Cuplikan Teks:
-=-=-=-=-

Sedangkan bagi gereja-gereja yang menganut metode baptisan percik, sedikit sekali memliki landasan teologis untuk mendukung ajaran metode baptisan percik. Memang baptisan percik tidak ada dasar teologisnya di dalam Alkitab. Baptisan percik sendiri kemungkinan besar adalah tradisi gereja yang dipelihara hingga saat ini, walau pun sebenarnya memang ada cerita historis akan hal ini namun saya tidak akan membahasnya.
Lalu mana yang benar jika kita ingin di baptis, apakah percik atau selam..??
Kembali kepada hipotesa saya di atas mengenai Firman Allah, bahwa yang namanya Firman Allah itu tidak akan membuat perpecahan melainkan pemisahan antara yang benar dengan yang salah; antara yang asli dengan yang palsu. Karena itu, dalam kesederhanaan saya berpikir, saya mencoba memberikan tanggapan yang kembali kepada terang Firman Allah mengenai persoalan baptisan yang kelihatannya sederhana tetapi sering menjadi sebuah perdebatan.
Jika kita jujur, persoalan mengenai baptis percik atau selam, adalah persoalan metode dari baptisan. Padahal baptisan yang dimaksudkan dalam Alkitab sehingga itu menjadi sesuatu yang penting adalah soal makna bukan metode. Bagaimana membuktikannya?
Dalam Markus 16:16 dikatakan : "Siapa yang percaya dan dibaptis akan diselamatkan." Ayat ini tidak lengkap. Jika kita hanya melihat ayat itu hanya sepenggal, memang memberikan kesan bahwa percaya+baptisan=selamat. Padahal, ayat ini lengkapnya adalah "Siapa yang percaya dan dibaptis akan diselamatkan, tetapi siapa yang tidak percaya akan dihukum." Penekanan penting dalam ayat ini yang berhubungan dengan keselamatan adalah "PERCAYA" bukan dibaptisnya. Baptisan di ayat itu akan memiliki makna yang benar jika dihubungkan dengan "Percaya" dalam teks tersebut. Karena itu untuk memiliki pemahaman yang benar mengenai baptisan, maka kita harus membedah kata "PERCAYA" dalam ayat tersebut.

-=-=-=-=-

Deskripsi Tugas:
Lanjutkan teks tentang baptisan percik dan selam di atas, mulai sesudah kalimat terakhirnya. Catatan-catatan sesudahnya sama sekali tidak berperan di sini.

-=-=-=-=-

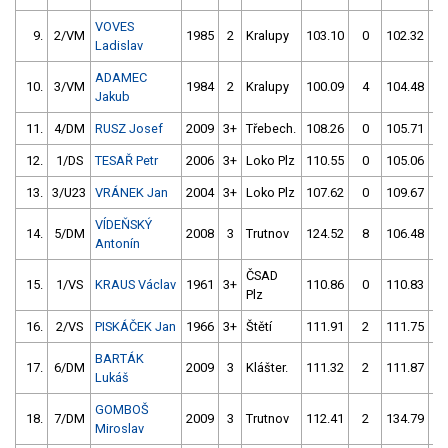
VOVES
9.
2/VM
1985
2
Kralupy
103.10
0
102.32
Ladislav
ADAMEC
10.
3/VM
1984
2
Kralupy
100.09
4
104.48
Jakub
11.
4/DM
RUSZ Josef
2009
3+
Třebech.
108.26
0
105.71
12.
1/DS
TESAŘ Petr
2006
3+
Loko Plz
110.55
0
105.06
13.
3/U23
VRÁNEK Jan
2004
3+
Loko Plz
107.62
0
109.67
VÍDEŇSKÝ
14.
5/DM
2008
3
Trutnov
124.52
8
106.48
Antonín
ČSAD
15.
1/VS
KRAUS Václav
1961
3+
110.86
0
110.83
Plz
16.
2/VS
PISKÁČEK Jan
1966
3+
Štětí
111.91
2
111.75
BARTÁK
17.
6/DM
2009
3
Klášter.
111.32
2
111.87
Lukáš
GOMBOŠ
18.
7/DM
2009
3
Trutnov
112.41
2
134.79
Miroslav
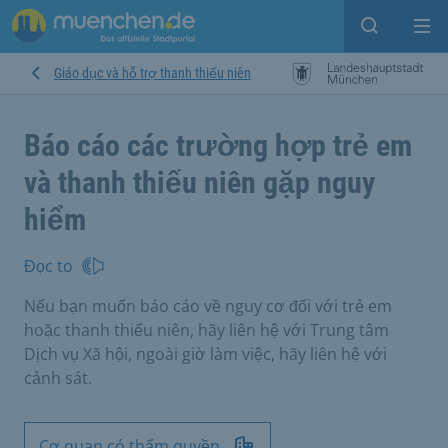
Open sear
Op
Giáo dục và hỗ trợ thanh thiếu niên
Báo cáo các trường hợp trẻ em
và thanh thiếu niên gặp nguy
hiểm
Đọc to
Nếu bạn muốn báo cáo về nguy cơ đối với trẻ em
hoặc thanh thiếu niên, hãy liên hệ với Trung tâm
Dịch vụ Xã hội, ngoài giờ làm việc, hãy liên hệ với
cảnh sát.
Cơ quan có thẩm quyền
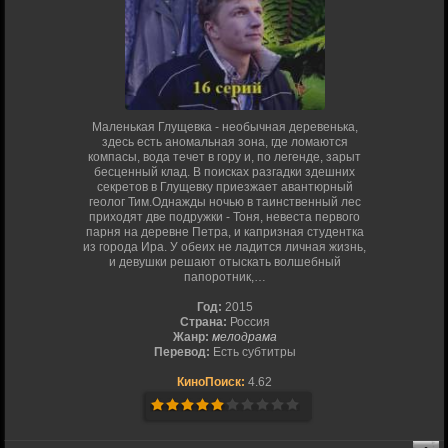
Маленькая Глущевка - необычная деревенька,
здесь есть аномальная зона, где ломаются
компасы, вода течет в гору и, по легенде, зарыт
бесценный клад. В поисках разгадки здешних
секретов в Глущевку приезжает авантюрный
геолог Тим.Однажды ночью в таинственный лес
приходят две подружки - Тоня, невеста первого
парня на деревне Петра, и капризная студентка
из города Ира. У обеих не ладится личная жизнь,
и девушки решают отыскать волшебный
папоротник,…
Год:
2015
Страна:
Россия
Жанр:
мелодрама
Перевод:
Есть субтитры
КиноПоиск:
4.62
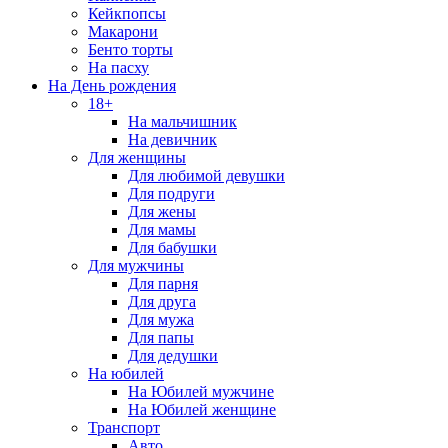
Кейкпопсы
Макарони
Бенто торты
На пасху
На День рождения
18+
На мальчишник
На девичник
Для женщины
Для любимой девушки
Для подруги
Для жены
Для мамы
Для бабушки
Для мужчины
Для парня
Для друга
Для мужа
Для папы
Для дедушки
На юбилей
На Юбилей мужчине
На Юбилей женщине
Транспорт
Авто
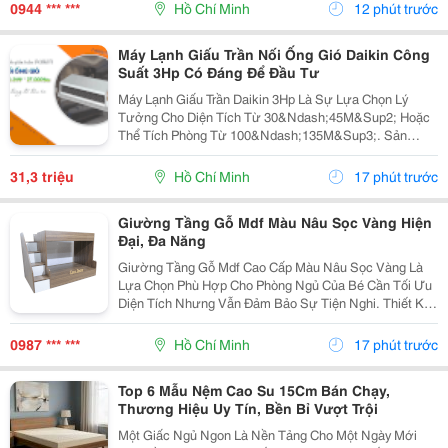
Số Lượng Sỉ Lẻ Với Ưu Đãi, Chiết Khấu Và Báo Giá
0944 *** ***
Hồ Chí Minh
12 phút trước
Nhanh . Liên Hệ...
Máy Lạnh Giấu Trần Nối Ống Gió Daikin Công
Suất 3Hp Có Đáng Để Đầu Tư
Máy Lạnh Giấu Trần Daikin 3Hp Là Sự Lựa Chọn Lý
Tưởng Cho Diện Tích Từ 30&Ndash;45M&Sup2; Hoặc
Thể Tích Phòng Từ 100&Ndash;135M&Sup3;. Sản
Phẩm Này Không Chỉ Mang Lại Hiệu Quả Làm Lạnh Tốt
Mà Còn Đảm Bảo Độ Bền, Tiết Kiệm Điện Năng, Phù
31,3 triệu
Hồ Chí Minh
17 phút trước
Hợp Với Đa...
Giường Tầng Gỗ Mdf Màu Nâu Sọc Vàng Hiện
Đại, Đa Năng
Giường Tầng Gỗ Mdf Cao Cấp Màu Nâu Sọc Vàng Là
Lựa Chọn Phù Hợp Cho Phòng Ngủ Của Bé Cần Tối Ưu
Diện Tích Nhưng Vẫn Đảm Bảo Sự Tiện Nghi. Thiết Kế
2 Tầng Chắc Chắn, Có Cầu Thang Bên Hông Và Hộc
Lưu Trữ Giúp Căn Phòng Gọn Gàng Hơn. Sản Phẩm Sử
0987 *** ***
Hồ Chí Minh
17 phút trước
Dụng...
Top 6 Mẫu Nệm Cao Su 15Cm Bán Chạy,
Thương Hiệu Uy Tín, Bền Bỉ Vượt Trội
Một Giấc Ngủ Ngon Là Nền Tảng Cho Một Ngày Mới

-=-=-=-=-

Hasil Tugas:
Kata percaya dalam bahasa aslinya menggunakan kata "PISTEUO" (dibaca : pist-yoo'-o) yang artinya adalah mempercayakan diri kepada yang dipercayai. Kata Percaya dalam Markus 16:16, berhubungan dengan memberitakan Injil, hal ini berarti bahwa orang percaya yang dimaksudkan dalam teks ini adalah mereka yang percaya kepada Injil Kristus dan mempercayakan dirinya kepada Kristus. Matius 28:19-20 mengatakan bahwa mereka yang dibaptis adalah mereka yang memberikan diri untuk menjadi murid Tuhan Yesus. Jadi dengan kata lain, percaya disini sama dengan menjadikan diri seorang murid Tuhan Yesus, yang seluruh kehidupannya mengikuti apa yang telah diajarkan oleh Tuhan Yesus. Ini berarti bahwa baptisan adalah tanda seseorang yang mau mempercayakan diri kepada Tuhan Yesus dan diajar untuk menjadi murid-Nya. Paulus dalam tulisannya kepada jemaat di Roma memberikan sebuah penjelasan yang akurat mengenai hubungan percaya dengan baptisan.
"Atau tidak tahukah kamu, bahwa kita semua yang telah dibaptis dalam Kristus, telah dibaptis dalam kematian-Nya? Dengan demikian kita telah dikuburkan bersama-sama dengan Dia oleh baptisan dalam kematian, supaya, sama seperti Kristus telah dibangkitkan dari antara orang mati oleh kemuliaan Bapa, demikian juga kita akan hidup dalam hidup yang baru." (Roma 6:3-4)
Paulus menekankan arti baptisan bukan kepada sebuah metode, melainkan kepada sebuah makna. Seseorang yang memberi dirinya dibaptis itu berarti dia telah dibaptis di dalam kematian Kristus. Maksudnya bahwa seseorang yang dibaptis adalah mereka yang meyadari bahwa hidupnya bukanlah hidup dalam daging dengan segala filosofinya yang membawa kebinasaan melainkan hidup dalam roh yang tunduk kepada pemerintahan Allah. Adalah sebuah kebohongan jika seseorang mengaku percaya dan dibaptis tetapi hidupnya masih diatur oleh daging bukan berjuang untuk hidup di dalam pemerintahan Allah. Baptisan orang tersebut tidak ada artinya, karena percayanya pun salah. Seseorang yang percaya dan dibaptis pastilah mereka yang hidupnya mau dimiliki oleh Allah sepenuhanya. Tidak ada area dalam kehidupannya yang disisakan untuk dunia ini. Kita memang hidup di dunia, tetapi aturan hidup kita adalah Kerajaan Sorga.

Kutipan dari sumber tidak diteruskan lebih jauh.